Collected data entries
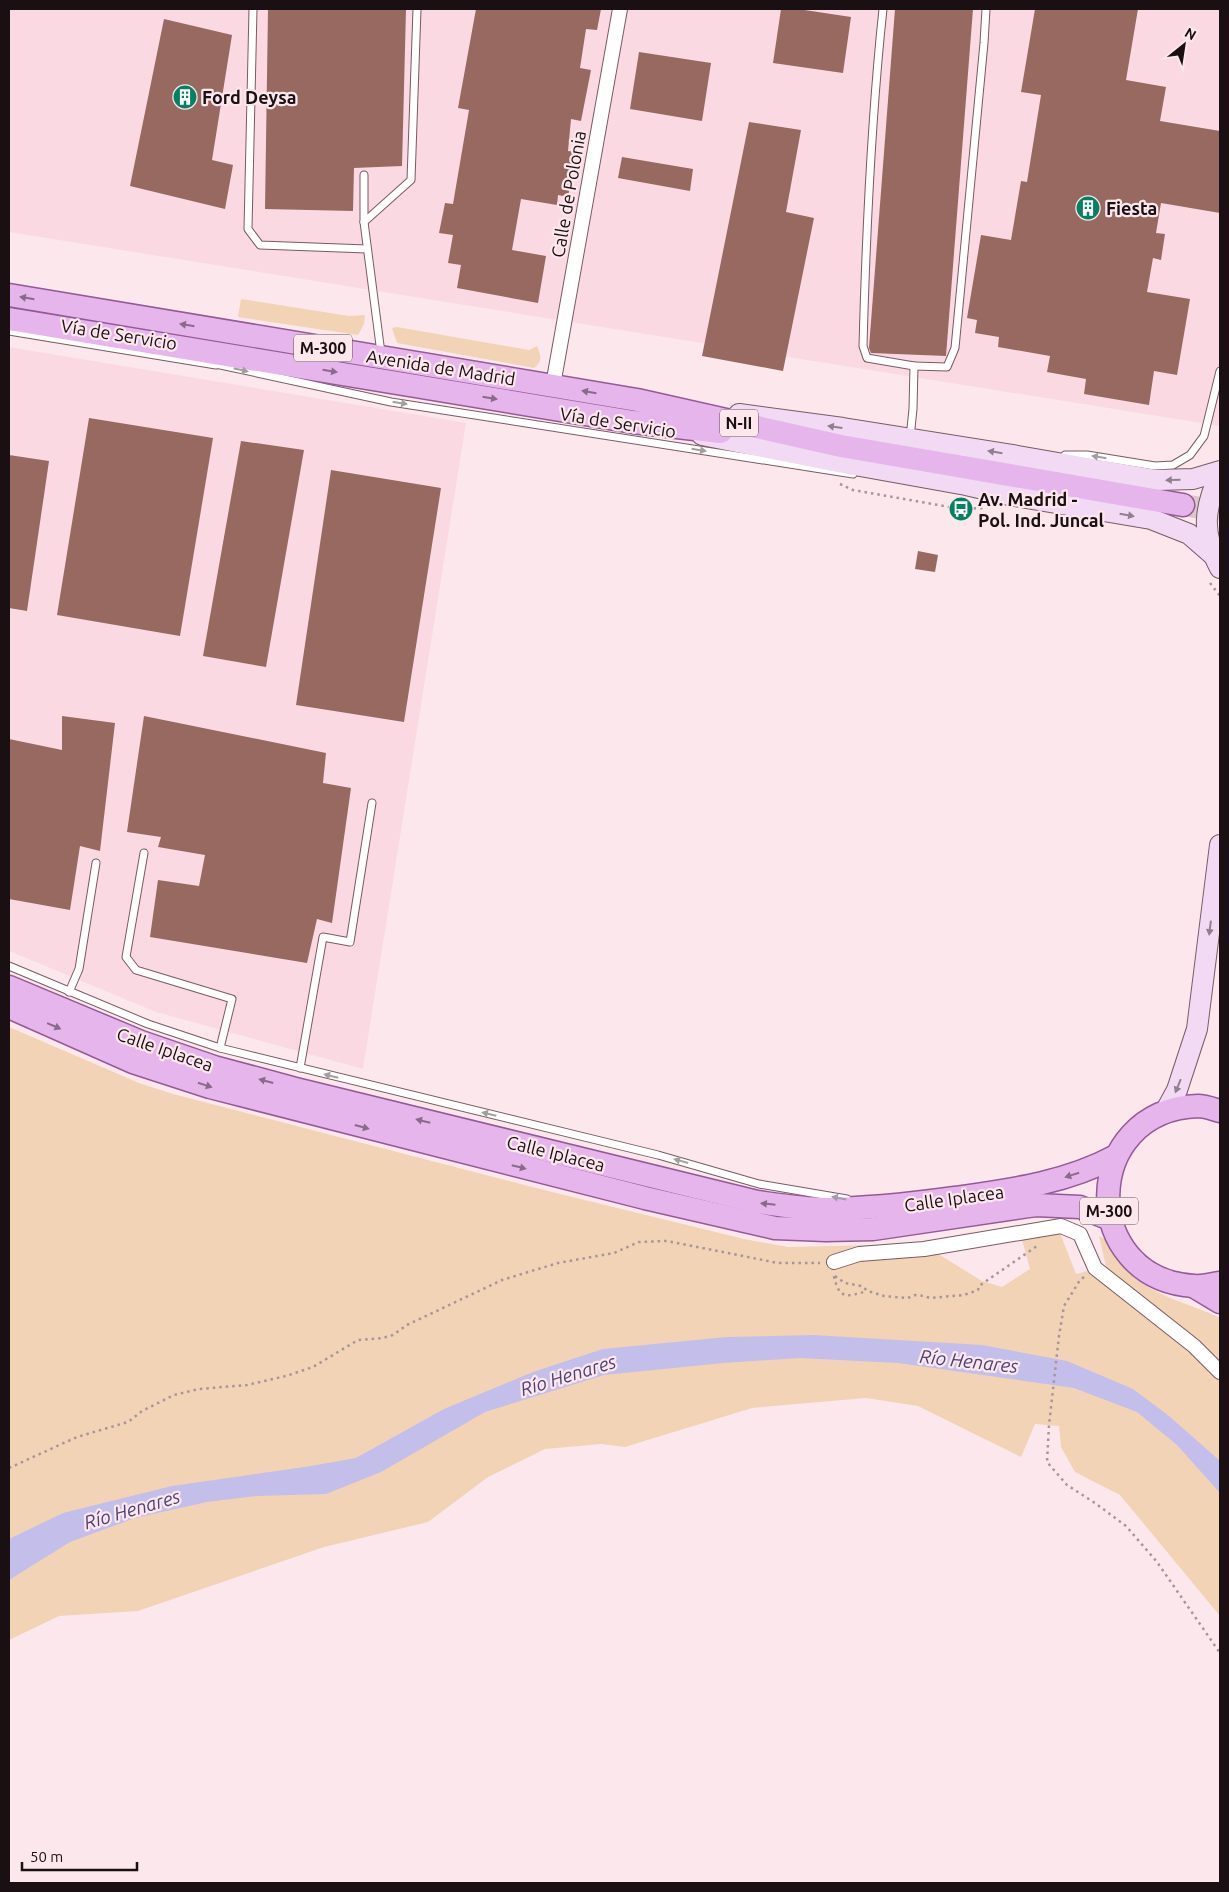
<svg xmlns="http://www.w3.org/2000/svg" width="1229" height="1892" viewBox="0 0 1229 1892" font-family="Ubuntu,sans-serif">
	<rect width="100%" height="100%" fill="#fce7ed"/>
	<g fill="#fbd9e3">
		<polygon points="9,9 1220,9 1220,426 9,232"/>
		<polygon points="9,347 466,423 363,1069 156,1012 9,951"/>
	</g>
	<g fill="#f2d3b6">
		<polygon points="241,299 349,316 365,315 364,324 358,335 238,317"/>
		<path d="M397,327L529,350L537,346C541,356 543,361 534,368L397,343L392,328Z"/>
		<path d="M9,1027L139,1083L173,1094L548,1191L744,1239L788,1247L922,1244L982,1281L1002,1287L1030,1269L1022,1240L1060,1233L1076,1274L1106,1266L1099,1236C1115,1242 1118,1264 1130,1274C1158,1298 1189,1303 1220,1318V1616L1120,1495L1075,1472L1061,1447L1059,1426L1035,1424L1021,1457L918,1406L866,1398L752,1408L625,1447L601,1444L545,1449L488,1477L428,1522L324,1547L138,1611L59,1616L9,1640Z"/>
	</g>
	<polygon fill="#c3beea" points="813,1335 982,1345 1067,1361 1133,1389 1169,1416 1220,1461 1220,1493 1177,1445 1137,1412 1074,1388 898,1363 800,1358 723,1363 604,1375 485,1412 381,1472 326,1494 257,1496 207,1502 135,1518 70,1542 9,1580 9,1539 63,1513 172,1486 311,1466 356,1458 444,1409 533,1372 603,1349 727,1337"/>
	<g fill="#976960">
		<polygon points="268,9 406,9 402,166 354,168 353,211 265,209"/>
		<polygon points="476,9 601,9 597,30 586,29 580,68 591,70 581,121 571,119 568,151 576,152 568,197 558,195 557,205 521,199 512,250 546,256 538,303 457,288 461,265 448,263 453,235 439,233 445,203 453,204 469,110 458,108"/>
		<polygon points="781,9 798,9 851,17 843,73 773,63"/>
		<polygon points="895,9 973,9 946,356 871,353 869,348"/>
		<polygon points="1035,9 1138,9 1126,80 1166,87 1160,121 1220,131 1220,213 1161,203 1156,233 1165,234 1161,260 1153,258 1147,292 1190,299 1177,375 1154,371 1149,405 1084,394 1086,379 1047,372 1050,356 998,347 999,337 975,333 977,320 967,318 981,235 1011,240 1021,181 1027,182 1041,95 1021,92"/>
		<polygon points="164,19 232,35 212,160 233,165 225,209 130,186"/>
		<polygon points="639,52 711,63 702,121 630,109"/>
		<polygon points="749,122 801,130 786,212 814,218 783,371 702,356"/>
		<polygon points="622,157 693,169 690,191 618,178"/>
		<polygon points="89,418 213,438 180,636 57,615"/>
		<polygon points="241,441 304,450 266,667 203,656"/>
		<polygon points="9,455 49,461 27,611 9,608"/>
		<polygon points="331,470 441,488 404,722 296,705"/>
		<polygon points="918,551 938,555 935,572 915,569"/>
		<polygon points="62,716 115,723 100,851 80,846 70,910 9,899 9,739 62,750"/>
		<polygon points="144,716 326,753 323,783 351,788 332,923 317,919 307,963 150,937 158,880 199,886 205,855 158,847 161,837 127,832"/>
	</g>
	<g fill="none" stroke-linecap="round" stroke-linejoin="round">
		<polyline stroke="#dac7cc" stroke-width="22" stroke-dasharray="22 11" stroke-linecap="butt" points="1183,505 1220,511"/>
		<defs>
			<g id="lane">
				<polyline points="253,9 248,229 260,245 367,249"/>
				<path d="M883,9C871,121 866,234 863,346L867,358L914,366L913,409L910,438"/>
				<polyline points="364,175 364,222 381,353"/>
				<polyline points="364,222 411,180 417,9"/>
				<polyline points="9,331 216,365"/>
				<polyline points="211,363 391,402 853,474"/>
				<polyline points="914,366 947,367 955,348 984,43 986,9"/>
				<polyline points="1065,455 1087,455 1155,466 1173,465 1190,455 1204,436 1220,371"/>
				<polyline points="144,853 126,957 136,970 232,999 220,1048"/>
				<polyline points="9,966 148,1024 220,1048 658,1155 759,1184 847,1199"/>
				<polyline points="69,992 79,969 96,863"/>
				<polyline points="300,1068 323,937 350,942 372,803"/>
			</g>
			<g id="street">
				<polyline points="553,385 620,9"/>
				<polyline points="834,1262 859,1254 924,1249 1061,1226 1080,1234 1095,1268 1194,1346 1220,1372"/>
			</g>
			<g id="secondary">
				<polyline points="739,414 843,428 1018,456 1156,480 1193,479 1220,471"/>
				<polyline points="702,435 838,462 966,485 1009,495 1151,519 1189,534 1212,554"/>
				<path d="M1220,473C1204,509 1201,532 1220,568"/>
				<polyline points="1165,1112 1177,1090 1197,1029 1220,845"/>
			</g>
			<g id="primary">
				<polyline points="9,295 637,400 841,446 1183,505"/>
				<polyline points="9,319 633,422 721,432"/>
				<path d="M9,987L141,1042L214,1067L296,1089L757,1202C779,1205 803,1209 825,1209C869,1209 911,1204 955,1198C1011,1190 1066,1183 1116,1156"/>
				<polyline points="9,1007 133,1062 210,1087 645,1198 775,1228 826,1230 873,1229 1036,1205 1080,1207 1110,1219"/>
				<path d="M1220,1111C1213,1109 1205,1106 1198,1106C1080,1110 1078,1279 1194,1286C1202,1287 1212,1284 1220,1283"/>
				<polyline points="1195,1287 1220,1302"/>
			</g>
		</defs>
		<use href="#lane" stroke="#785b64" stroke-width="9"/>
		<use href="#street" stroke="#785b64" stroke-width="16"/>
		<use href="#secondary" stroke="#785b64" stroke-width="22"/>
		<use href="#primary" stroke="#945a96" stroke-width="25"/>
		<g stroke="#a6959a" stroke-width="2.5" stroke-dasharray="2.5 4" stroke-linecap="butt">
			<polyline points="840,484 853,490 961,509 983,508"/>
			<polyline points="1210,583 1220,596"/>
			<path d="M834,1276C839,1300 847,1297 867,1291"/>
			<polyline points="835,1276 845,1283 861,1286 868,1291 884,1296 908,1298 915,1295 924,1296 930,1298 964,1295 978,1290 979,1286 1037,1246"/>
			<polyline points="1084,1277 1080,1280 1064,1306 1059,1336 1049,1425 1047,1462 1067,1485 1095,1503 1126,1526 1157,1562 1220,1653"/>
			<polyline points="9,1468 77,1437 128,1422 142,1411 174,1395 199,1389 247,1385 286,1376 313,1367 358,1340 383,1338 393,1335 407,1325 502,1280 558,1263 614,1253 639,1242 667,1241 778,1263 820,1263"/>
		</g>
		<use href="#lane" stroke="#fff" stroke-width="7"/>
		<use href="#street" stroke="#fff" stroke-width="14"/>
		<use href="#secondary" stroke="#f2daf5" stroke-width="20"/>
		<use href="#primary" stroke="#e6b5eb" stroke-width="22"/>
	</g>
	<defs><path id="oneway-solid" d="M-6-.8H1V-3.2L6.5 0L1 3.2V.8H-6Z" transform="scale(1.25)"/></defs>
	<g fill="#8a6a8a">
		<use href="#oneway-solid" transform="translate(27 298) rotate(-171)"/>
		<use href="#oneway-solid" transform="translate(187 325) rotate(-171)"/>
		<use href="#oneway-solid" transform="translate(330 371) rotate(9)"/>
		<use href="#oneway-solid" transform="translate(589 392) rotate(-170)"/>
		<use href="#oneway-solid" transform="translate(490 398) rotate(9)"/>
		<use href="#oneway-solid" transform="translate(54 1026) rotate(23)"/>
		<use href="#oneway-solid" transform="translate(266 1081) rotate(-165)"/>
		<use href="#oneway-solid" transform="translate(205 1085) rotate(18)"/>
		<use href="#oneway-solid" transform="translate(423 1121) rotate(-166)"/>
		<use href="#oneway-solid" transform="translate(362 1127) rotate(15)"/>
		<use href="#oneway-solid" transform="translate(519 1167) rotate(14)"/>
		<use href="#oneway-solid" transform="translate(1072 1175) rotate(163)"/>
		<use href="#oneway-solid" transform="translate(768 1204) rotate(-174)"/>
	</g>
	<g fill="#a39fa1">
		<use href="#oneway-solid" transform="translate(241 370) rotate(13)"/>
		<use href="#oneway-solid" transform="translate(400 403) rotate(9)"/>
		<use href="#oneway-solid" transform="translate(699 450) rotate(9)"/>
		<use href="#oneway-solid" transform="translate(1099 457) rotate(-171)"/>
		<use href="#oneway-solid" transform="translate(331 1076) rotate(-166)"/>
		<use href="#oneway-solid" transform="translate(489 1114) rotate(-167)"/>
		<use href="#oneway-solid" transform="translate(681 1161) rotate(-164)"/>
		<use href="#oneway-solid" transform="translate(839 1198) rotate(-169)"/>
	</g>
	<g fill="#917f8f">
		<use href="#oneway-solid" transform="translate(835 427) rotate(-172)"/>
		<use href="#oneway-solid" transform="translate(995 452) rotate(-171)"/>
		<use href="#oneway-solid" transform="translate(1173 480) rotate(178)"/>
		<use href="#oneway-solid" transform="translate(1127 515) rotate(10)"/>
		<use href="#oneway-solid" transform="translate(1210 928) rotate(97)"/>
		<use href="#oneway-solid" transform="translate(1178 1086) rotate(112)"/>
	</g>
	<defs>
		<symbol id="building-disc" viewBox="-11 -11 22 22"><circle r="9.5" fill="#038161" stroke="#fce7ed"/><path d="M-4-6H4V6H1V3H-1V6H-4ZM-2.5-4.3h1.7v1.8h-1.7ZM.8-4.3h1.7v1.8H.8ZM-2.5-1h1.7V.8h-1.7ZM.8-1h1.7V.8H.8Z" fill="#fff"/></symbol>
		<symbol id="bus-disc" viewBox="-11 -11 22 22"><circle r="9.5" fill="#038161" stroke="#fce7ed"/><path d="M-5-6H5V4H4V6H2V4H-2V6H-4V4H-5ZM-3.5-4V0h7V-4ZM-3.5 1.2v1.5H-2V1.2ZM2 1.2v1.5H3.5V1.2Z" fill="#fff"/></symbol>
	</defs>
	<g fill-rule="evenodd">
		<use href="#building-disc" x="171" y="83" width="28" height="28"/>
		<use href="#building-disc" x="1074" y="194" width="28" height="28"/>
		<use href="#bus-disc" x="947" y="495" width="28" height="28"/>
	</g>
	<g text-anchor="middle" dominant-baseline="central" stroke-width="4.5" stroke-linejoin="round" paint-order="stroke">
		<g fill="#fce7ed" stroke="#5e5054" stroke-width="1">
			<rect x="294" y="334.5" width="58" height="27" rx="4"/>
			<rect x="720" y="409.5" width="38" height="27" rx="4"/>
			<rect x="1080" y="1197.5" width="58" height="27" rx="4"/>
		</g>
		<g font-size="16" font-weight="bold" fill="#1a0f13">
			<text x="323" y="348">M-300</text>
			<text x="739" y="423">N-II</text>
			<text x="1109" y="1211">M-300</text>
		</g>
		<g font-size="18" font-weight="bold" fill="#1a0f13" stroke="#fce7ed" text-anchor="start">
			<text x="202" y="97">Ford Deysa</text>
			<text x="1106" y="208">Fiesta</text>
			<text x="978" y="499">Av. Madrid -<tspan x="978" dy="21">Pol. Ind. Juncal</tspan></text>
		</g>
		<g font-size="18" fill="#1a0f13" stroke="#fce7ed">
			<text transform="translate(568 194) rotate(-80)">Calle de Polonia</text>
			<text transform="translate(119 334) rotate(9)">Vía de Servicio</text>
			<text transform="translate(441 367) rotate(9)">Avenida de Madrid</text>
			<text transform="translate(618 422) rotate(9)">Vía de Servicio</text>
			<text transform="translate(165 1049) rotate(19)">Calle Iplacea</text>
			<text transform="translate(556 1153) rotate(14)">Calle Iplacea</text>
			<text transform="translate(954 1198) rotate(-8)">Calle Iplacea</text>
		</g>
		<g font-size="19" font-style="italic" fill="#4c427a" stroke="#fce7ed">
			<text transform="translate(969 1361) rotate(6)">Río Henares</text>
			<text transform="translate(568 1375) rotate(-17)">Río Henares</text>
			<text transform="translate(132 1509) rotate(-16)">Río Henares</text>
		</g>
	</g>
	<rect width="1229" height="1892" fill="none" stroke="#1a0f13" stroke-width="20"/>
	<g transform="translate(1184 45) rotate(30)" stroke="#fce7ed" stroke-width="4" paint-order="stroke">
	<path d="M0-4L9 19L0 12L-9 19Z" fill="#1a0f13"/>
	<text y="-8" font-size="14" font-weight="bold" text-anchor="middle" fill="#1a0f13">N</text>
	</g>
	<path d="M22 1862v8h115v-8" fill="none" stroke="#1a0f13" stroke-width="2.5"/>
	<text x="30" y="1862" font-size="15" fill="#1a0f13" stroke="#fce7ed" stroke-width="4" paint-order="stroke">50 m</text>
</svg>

_Exercise aim:_ Show all lines in the records above that hold "linejoin".

_Your solution:_
	<g fill="none" stroke-linecap="round" stroke-linejoin="round">
	<g text-anchor="middle" dominant-baseline="central" stroke-width="4.5" stroke-linejoin="round" paint-order="stroke">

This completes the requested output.